Other Security Considerations:

– Backup all computers and update operating systems and software frequently.

– Social network security – Sharing too much info on social networks increases the risk that you will be preyed on. For example, telling the world, you are on a getaway with images opens the risk your house will be robbed.

– Protect your devices – Don’t leave your laptop, phone or tablet unattended even for a second. Do not leave anything in your automobile you do not want stolen because it’s just a matter of time.

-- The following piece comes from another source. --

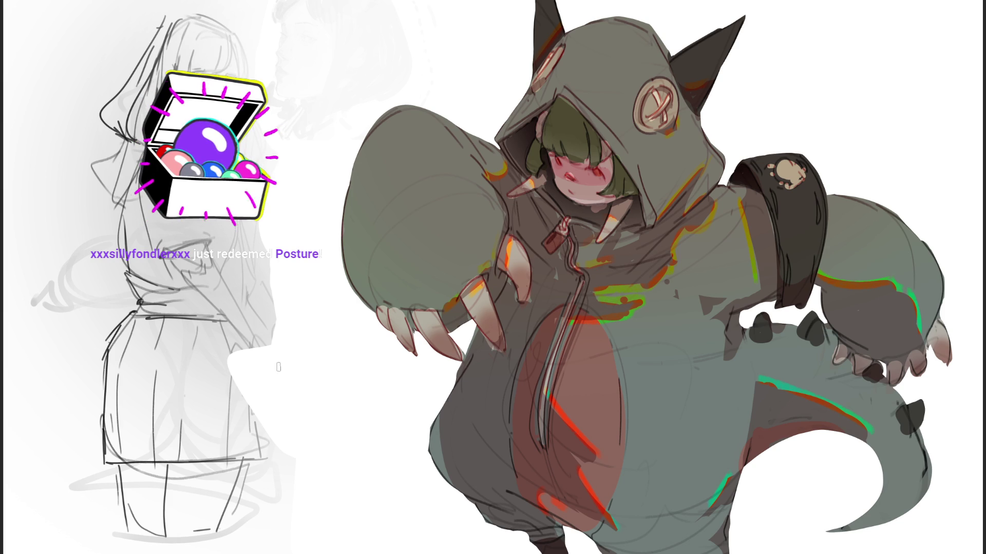
Flip the canvas horizontally with the M shortcut to check the drawing.
key("m")
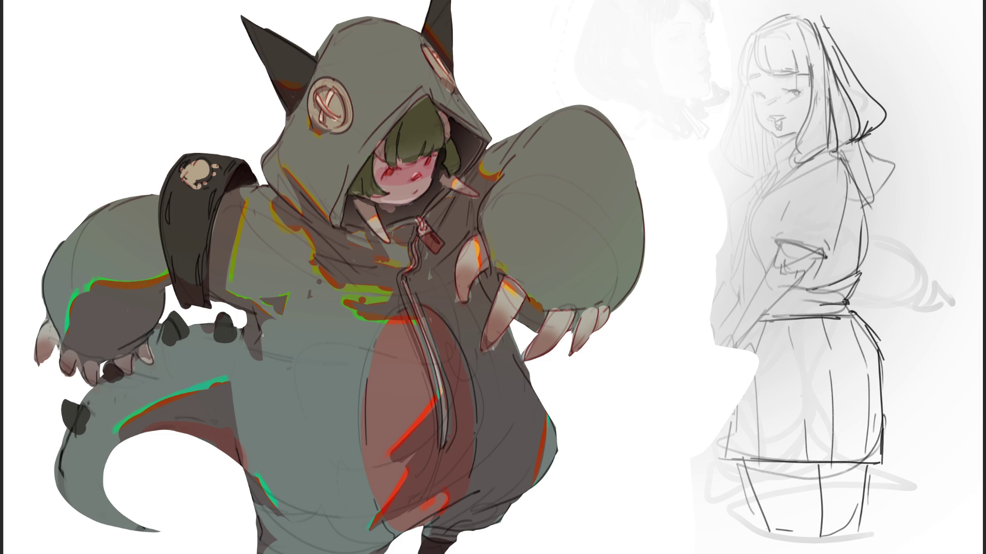
Add thin teal strokes on the left arm and lower tail, and outline the left ear's top edge.
left_click_drag(264, 360, 261, 333)
left_click_drag(263, 516, 277, 545)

– Internet of things and device management – Understand how all your devices connect to the Internet and what information you are sharing. Inspect security settings for all devices including smart watches and fitness bands.

The worth of training on security awareness:

– This is another crime, where security awareness training can assist to reduce risk. Understanding brand-new criminal activities and rip-offs in the news is an essential part of security awareness training. Making sure that workers, friends and family understand this fraud will greatly minimize the possibility that you will be victimized.

– Sharing new rip-offs and crimes you hear about in the news with others, is very important to ensure that individuals you appreciate do not come down with these kinds of crimes.